The historical population is given in the following chart:

==Politics==
In the 2007 federal election the most popular party was the SVP which received 34.62% of the vote. The next three most popular parties were the CVP (21.16%), the FDP (18.91%) and the SP (17.32%). In the federal election, a total of 1,548 votes were cast, and the voter turnout was 52.1%.

==Economy==
As of In 2010 2010, Hägendorf had an unemployment rate of 3.2%. As of 2008, there were 39 people employed in the primary economic sector and about 15 businesses involved in this sector. 752 people were employed in the secondary sector and there were 47 businesses in this sector. 1,926 people were employed in the tertiary sector, with 158 businesses in this sector.

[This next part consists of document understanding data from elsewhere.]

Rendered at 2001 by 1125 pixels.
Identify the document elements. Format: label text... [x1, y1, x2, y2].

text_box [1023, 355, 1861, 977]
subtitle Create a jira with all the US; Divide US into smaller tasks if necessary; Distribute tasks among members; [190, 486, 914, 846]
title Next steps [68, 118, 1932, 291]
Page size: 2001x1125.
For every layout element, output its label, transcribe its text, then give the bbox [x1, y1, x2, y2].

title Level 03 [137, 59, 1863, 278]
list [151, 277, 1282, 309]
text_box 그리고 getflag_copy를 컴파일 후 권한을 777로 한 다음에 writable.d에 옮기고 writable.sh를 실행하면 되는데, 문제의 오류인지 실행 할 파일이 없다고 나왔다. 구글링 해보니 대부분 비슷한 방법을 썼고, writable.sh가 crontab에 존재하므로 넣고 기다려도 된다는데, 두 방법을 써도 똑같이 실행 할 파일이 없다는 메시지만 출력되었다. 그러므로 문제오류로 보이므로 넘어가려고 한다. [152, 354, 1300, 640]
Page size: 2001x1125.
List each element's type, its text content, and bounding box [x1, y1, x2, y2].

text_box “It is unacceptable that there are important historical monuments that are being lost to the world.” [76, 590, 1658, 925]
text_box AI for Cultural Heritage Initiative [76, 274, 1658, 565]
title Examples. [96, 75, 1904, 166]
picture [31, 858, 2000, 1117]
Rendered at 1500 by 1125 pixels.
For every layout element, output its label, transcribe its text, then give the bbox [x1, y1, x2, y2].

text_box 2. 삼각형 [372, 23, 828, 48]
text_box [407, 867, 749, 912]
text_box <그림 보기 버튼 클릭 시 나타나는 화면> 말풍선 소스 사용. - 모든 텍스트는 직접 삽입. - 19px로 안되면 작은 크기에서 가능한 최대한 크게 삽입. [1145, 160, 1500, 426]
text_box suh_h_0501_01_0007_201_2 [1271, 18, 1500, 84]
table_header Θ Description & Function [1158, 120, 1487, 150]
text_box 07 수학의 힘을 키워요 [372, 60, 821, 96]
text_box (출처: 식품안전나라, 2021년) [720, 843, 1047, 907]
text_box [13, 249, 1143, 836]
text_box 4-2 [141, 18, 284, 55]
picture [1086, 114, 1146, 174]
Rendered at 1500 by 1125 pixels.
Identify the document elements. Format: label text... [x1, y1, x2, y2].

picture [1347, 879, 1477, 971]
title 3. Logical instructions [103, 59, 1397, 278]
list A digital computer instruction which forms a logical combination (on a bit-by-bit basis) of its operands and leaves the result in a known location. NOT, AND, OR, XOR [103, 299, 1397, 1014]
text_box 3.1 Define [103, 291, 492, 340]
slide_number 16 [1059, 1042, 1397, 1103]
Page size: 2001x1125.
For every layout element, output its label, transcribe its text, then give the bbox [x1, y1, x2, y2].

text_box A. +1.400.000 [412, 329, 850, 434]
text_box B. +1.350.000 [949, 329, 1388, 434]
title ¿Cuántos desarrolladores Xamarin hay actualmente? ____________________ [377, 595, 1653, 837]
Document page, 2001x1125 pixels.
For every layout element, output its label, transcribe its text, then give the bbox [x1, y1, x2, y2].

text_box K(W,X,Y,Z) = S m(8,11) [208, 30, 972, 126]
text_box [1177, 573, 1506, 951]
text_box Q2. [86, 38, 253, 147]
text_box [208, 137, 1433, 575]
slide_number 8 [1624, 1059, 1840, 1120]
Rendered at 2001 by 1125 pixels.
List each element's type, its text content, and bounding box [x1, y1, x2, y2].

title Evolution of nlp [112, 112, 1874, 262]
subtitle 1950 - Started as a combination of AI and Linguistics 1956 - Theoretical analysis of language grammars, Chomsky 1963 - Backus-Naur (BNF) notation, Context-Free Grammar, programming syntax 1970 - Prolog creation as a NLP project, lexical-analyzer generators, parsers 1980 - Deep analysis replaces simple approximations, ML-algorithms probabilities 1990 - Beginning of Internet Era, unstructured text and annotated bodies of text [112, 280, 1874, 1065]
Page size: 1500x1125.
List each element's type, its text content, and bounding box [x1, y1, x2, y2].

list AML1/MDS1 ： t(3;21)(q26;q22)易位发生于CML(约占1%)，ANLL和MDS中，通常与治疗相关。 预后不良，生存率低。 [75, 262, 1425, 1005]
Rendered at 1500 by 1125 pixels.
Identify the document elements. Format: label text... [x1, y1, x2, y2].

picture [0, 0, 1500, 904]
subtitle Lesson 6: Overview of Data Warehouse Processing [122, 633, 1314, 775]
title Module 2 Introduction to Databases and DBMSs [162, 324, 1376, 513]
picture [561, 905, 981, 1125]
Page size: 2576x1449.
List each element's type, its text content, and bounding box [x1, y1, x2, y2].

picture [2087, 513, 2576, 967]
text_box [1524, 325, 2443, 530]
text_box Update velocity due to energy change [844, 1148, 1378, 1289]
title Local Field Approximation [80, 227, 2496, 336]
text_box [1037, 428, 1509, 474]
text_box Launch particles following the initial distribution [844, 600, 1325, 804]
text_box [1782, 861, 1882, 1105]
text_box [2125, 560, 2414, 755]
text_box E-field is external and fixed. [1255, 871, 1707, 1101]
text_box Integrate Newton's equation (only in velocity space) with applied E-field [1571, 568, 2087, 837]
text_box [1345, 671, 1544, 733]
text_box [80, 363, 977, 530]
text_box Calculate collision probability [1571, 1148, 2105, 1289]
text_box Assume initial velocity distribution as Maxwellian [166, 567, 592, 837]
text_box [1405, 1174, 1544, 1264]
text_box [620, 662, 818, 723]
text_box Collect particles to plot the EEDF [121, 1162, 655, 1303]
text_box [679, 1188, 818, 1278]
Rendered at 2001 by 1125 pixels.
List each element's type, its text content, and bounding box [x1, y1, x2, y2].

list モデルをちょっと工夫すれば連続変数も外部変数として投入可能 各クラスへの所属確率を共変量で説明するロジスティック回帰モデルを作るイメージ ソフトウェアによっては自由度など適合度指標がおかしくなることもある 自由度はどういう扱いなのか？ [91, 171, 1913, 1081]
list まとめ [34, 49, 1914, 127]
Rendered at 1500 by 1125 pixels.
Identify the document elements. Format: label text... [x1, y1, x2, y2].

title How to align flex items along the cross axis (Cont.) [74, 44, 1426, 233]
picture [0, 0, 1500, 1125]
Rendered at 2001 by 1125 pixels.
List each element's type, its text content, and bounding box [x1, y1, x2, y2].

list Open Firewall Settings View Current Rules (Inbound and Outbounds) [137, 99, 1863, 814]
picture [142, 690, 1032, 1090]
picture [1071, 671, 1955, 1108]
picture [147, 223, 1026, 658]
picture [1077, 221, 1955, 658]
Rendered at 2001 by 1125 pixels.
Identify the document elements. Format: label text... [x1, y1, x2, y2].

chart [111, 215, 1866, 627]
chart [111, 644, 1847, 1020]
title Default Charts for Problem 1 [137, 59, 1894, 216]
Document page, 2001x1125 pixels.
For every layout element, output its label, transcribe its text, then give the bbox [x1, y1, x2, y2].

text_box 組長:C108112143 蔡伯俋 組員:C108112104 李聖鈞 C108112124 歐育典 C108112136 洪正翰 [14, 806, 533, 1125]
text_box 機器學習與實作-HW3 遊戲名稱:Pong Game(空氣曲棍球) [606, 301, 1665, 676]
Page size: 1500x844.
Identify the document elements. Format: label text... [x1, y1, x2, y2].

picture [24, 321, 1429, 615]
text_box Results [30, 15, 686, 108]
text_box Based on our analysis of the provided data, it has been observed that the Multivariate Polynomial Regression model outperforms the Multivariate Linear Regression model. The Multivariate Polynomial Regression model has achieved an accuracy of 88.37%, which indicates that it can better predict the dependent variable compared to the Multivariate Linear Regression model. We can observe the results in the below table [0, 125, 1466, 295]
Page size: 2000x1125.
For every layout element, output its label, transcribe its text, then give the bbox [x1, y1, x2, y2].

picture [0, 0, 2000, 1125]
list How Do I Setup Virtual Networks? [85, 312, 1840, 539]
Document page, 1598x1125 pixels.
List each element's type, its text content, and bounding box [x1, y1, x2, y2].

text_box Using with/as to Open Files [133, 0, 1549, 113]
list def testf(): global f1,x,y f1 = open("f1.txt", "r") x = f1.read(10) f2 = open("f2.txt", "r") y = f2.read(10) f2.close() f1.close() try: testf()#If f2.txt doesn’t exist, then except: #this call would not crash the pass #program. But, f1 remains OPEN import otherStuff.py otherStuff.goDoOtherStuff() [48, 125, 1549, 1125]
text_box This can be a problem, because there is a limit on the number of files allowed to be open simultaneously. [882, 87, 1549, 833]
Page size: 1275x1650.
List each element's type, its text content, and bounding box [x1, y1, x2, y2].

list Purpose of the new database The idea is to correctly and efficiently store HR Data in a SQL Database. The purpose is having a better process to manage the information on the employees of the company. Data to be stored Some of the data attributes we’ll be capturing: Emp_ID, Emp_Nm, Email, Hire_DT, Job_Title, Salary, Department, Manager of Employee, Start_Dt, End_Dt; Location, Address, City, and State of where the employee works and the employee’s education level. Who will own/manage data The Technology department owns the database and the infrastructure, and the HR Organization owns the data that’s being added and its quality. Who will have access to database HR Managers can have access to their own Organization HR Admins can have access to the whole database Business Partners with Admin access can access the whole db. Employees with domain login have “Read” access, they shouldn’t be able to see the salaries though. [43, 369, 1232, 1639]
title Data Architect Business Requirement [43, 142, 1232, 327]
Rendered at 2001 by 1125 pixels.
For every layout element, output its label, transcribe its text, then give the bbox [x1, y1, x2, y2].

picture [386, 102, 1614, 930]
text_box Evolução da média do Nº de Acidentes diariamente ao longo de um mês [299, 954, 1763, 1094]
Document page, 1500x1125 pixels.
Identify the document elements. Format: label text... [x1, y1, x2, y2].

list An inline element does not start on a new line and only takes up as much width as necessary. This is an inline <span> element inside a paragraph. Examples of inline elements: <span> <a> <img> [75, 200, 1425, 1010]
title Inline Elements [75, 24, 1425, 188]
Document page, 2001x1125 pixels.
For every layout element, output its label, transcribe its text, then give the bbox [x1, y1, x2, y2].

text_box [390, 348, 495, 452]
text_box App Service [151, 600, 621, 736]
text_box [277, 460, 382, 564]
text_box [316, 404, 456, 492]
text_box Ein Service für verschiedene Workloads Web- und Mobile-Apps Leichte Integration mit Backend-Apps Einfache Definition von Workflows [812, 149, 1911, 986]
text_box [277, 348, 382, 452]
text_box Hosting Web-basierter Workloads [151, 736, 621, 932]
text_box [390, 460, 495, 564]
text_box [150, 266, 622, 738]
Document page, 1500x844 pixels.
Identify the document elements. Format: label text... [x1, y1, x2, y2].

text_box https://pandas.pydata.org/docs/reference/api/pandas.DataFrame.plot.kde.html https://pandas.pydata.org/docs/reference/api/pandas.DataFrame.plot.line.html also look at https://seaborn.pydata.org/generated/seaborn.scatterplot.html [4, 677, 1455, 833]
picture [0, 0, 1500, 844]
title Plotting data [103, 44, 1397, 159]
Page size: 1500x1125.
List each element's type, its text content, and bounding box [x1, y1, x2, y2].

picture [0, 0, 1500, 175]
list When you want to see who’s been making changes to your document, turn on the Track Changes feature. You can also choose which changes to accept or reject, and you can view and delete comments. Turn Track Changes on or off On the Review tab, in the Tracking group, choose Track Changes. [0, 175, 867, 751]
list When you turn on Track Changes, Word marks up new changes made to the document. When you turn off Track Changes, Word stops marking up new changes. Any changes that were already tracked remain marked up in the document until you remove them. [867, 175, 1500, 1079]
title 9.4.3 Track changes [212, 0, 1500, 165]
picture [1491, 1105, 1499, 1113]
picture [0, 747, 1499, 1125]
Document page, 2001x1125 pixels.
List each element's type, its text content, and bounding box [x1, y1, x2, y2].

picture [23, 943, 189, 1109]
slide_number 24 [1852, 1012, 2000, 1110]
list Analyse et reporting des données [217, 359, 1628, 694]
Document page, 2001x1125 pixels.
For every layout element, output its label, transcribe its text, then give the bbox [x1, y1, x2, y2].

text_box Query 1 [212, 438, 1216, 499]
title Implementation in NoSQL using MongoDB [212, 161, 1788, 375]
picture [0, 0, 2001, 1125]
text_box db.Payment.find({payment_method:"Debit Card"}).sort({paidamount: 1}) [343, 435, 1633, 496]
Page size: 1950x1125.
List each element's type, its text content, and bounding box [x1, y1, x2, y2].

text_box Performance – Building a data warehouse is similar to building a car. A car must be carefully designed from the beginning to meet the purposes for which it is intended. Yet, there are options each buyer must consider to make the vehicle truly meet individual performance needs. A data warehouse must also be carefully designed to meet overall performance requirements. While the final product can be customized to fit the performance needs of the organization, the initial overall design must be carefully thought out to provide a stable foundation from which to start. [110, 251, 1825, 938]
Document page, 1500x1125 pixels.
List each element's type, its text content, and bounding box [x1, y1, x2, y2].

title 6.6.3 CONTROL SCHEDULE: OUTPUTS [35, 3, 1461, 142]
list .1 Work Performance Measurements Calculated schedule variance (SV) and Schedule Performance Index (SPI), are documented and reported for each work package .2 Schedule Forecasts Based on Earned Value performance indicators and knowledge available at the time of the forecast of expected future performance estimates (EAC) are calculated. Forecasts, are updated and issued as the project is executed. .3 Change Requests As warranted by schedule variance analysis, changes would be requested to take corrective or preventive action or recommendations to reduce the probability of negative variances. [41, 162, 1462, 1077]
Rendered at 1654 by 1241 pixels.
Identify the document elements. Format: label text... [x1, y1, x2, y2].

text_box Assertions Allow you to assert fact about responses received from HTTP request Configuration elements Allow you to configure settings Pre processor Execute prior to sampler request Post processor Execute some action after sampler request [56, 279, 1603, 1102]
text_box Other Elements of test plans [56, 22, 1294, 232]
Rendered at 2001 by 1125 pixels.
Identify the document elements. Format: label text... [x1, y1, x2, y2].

There were 2,229 residents of the municipality who were employed in some capacity, of which females made up 45.6% of the workforce.

In 2008 the total number of full-time equivalent jobs was 2,308. The number of jobs in the primary sector was 26, of which 25 were in agriculture and 1 was in forestry or lumber production. The number of jobs in the secondary sector was 725 of which 526 or (72.6%) were in manufacturing and 193 (26.6%) were in construction. The number of jobs in the tertiary sector was 1,557. In the tertiary sector; 703 or 45.2% were in wholesale or retail sales or the repair of motor vehicles, 257 or 16.5% were in the movement and storage of goods, 36 or 2.3% were in a hotel or restaurant, 46 or 3.0% were in the information industry, 16 or 1.0% were the insurance or financial industry, 71 or 4.6% were technical professionals or scientists, 52 or 3.3% were in education and 308 or 19.8% were in health care.

In 2000, there were 1,593 workers who commuted into the municipality and 1,553 workers who commuted away. The municipality is a net importer of workers, with about 1.0 workers entering the municipality for every one leaving. Of the working population, 14.4% used public transportation to get to work, and 62.5% used a private car.

==Religion==
From the 2000 census, 2,194 or 52.5% were Roman Catholic, while 1,122 or 26.9% belonged to the Swiss Reformed Church. Of the rest of the population, there were 49 members of an Orthodox church (or about 1.17% of the population), there were 47 individuals (or about 1.12% of the population) who belonged to the Christian Catholic Church, and there were 49 individuals (or about 1.17% of the population) who belonged to another Christian church. There were 180 (or about 4.31% of the population) who were Islamic. There were 12 individuals who were Buddhist, 9 individuals who were Hindu and 2 individuals who belonged to another church. 388 (or about 9.29% of the population) belonged to no church, are agnostic or atheist, and 126 individuals (or about 3.02% of the population) did not answer the question.

==Education==
In Hägendorf about 1,741 or (41.7%) of the population have completed non-mandatory upper secondary education, and 475 or (11.4%) have completed additional higher education (either university or a Fachhochschule). Of the 475 who completed tertiary schooling, 76.0% were Swiss men, 16.6% were Swiss women, 4.2% were non-Swiss men and 3.2% were non-Swiss women.

During the 2010–2011 school year there were a total of 397 students in the Hägendorf school system. The education system in the Canton of Solothurn allows young children to attend two years of non-obligatory Kindergarten. During that school year, there were 95 children in kindergarten. The canton's school system requires students to attend six years of primary school, with some of the children attending smaller, specialized classes. In the municipality there were 280 students in primary school and 22 students in the special, smaller classes. The secondary school program consists of three lower, obligatory years of schooling, followed by three to five years of optional, advanced schools. All the lower secondary students from Hägendorf attend their school in a neighboring municipality.

As of 2000, there were 116 students in Hägendorf who came from another municipality, while 130 residents attended schools outside the municipality.

Hägendorf is home to the Gemeindebibliothek Hägendorf (municipal library of Hägendorf). The library has (As of 2008) 4,628 books or other media, and loaned out 4,229 items in the same year. It was open a total of 126 days with average of 6 hours per week during that year.